Piccoli errori di modellazione possono accumularsi più velocemente di quanto previsto in precedenza quando i fisici combinano più eventi di onde gravitazionali (come le collisioni di buchi neri) per testare la teoria della relatività generale di Albert Einstein, come suggeriscono i ricercatori dell’Università di Birmingham nel Regno Unito.
I risultati, pubblicati il 16 giugno sulla rivista iScience, suggeriscono che i cataloghi con un minimo di 10-30 eventi con un rapporto segnale-rumore di fondo di 20 (tipico per gli eventi utilizzati in questo genere di test) potrebbero fornire deviazioni fuorvianti dalla relatività generale, indicando erroneamente una nuova fisica che non esiste.
Poiché questo è vicino alla dimensione degli attuali cataloghi utilizzati per valutare la teoria di Einstein, gli autori concludono che i fisici dovrebbero procedere con cautela quando eseguono tali esperimenti.

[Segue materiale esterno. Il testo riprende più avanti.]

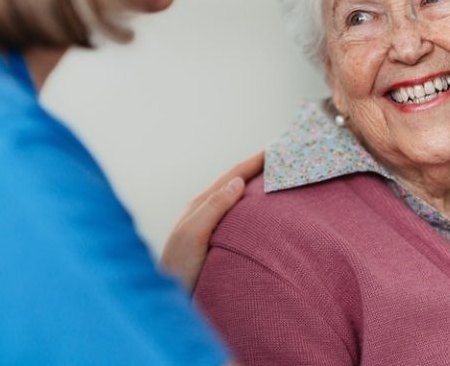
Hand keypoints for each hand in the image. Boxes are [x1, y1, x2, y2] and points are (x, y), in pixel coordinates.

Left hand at [160, 151, 263, 292]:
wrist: (167, 301)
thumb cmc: (178, 270)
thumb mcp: (193, 235)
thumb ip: (213, 208)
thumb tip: (237, 182)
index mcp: (200, 206)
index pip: (232, 176)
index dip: (254, 162)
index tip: (276, 149)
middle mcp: (204, 212)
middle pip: (235, 183)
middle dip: (257, 169)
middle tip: (282, 158)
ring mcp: (209, 227)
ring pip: (236, 199)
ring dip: (255, 186)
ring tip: (276, 179)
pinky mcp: (214, 243)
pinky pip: (237, 217)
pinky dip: (252, 207)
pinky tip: (262, 213)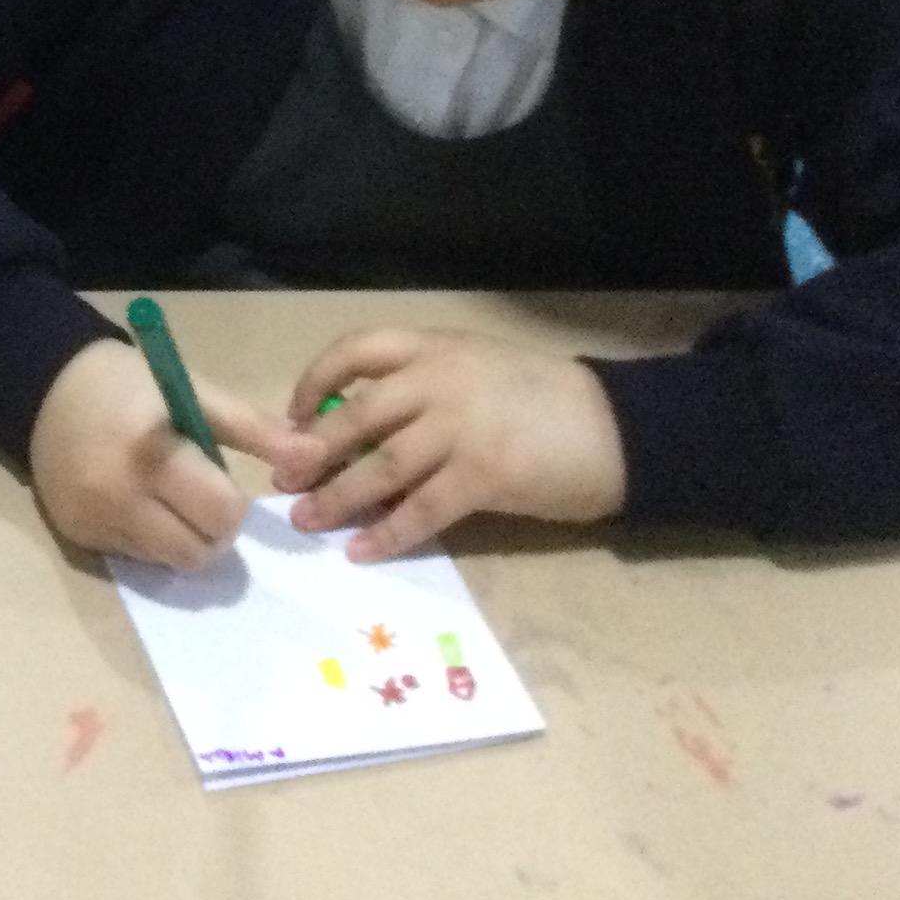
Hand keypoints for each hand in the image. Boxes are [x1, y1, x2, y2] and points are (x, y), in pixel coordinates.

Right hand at [28, 336, 312, 569]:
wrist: (42, 386)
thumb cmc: (128, 383)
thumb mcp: (193, 391)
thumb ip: (254, 429)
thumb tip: (316, 456)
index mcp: (153, 454)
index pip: (220, 516)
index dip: (233, 506)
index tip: (221, 482)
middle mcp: (118, 496)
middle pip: (197, 553)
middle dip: (212, 532)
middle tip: (201, 498)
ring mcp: (94, 522)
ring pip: (167, 563)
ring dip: (181, 538)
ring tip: (166, 497)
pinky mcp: (77, 538)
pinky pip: (134, 558)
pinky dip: (148, 538)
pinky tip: (134, 501)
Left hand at [272, 329, 628, 558]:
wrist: (616, 428)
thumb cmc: (541, 401)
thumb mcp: (476, 371)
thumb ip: (420, 388)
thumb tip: (351, 427)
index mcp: (436, 348)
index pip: (356, 349)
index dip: (314, 381)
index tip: (292, 416)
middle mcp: (441, 380)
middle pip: (356, 414)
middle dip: (312, 450)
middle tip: (283, 479)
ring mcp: (462, 427)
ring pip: (381, 466)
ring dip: (337, 497)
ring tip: (307, 520)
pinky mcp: (484, 475)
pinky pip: (421, 509)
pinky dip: (386, 533)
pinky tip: (362, 551)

Testare la relatività generale
“Testare la relatività generale con cataloghi di eventi di onde gravitazionali è un’area di ricerca molto nuova“, afferma Christopher J. Moore, docente presso la School of Physics and Astronomy & Institute for Gravitational Wave Astronomy presso l’Università di Birmingham nel Regno Unito e autore principale dello studio.
“Questo è uno dei primi studi a esaminare in dettaglio l’importanza degli errori dei modelli teorici in questo nuovo tipo di test. Sebbene sia ben noto che gli errori nei modelli teorici devono essere trattati con attenzione quando si tenta di testare una teoria, siamo rimasti sorpresi dalla rapidità con cui possono accumularsi piccoli errori di modello quando inizi a combinare gli eventi nei cataloghi.”
Nel 1916, Einstein pubblicò la sua teoria della relatività generale, che spiega come oggetti celesti massicci deformano il tessuto interconnesso di spazio e tempo, dando luogo alla gravità.
La teoria prevede che incidenti violenti nello spazio esterno come le collisioni di buchi neri deformino lo spazio-tempo così gravemente da produrre increspature chiamate onde gravitazionali, che si propagano nello spazio alla velocità della luce.
Strumenti come LIGO e Virgo hanno ora rilevato segnali di onde gravitazionali generati da dozzine di buchi neri in fusione, che i ricercatori hanno utilizzato per mettere alla prova la teoria di Einstein. Per testare ulteriormente la teoria, i fisici la stanno ora testando su cataloghi di più eventi di onde gravitazionali raggruppati.
“Quando mi sono interessato alla ricerca sulle onde gravitazionali, una delle principali attrazioni è stata la possibilità di eseguire nuovi e più severi test della relatività generale“, afferma Riccardo Buscicchio, Ph.D. studente presso la School of Physics and Astronomy & Institute for Gravitational Wave Astronomy e coautore dello studio.
“La teoria è fantastica e ha già superato una serie impressionante di altri test. Ma sappiamo da altre aree della fisica che non può essere completamente corretta. Cercare di trovare esattamente dove fallisce è una delle domande più importanti in fisica“.
Tuttavia, mentre cataloghi di onde gravitazionali più grandi potrebbero avvicinare gli scienziati alla risposta nel prossimo futuro, amplificano anche il potenziale di errori. Poiché i modelli di forme d’onda comportano inevitabilmente alcune approssimazioni, semplificazioni ed errori di modellazione, i modelli con un alto grado di precisione per i singoli eventi potrebbero rivelarsi fuorvianti se applicati a cataloghi di grandi dimensioni.
Per determinare come gli errori della forma d’onda crescono all’aumentare delle dimensioni del catalogo, Moore e colleghi hanno utilizzato cataloghi simulati semplificati e linearizzati per eseguire un gran numero di calcoli di test, che prevedevano il disegno di rapporti segnale-rumore, mancata corrispondenza e angoli di allineamento dell’errore del modello per ciascun evento di onde gravitazionali.
I ricercatori hanno scoperto che la velocità con cui si accumulano gli errori di modellazione dipende dal fatto che gli errori di modellazione tendano o meno a fare la media tra molti eventi di catalogo diversi, se le deviazioni hanno lo stesso valore per ogni evento e la distribuzione degli errori di modellazione della forma d’onda tra gli eventi.
“Il prossimo passo sarà per noi trovare modi per indirizzare questi casi specifici utilizzando modelli più realistici ma anche più costosi dal punto di vista computazionale“, afferma Moore. “Se vogliamo avere fiducia nei risultati di tali test, dobbiamo prima avere una buona comprensione possibile degli errori nei nostri modelli“.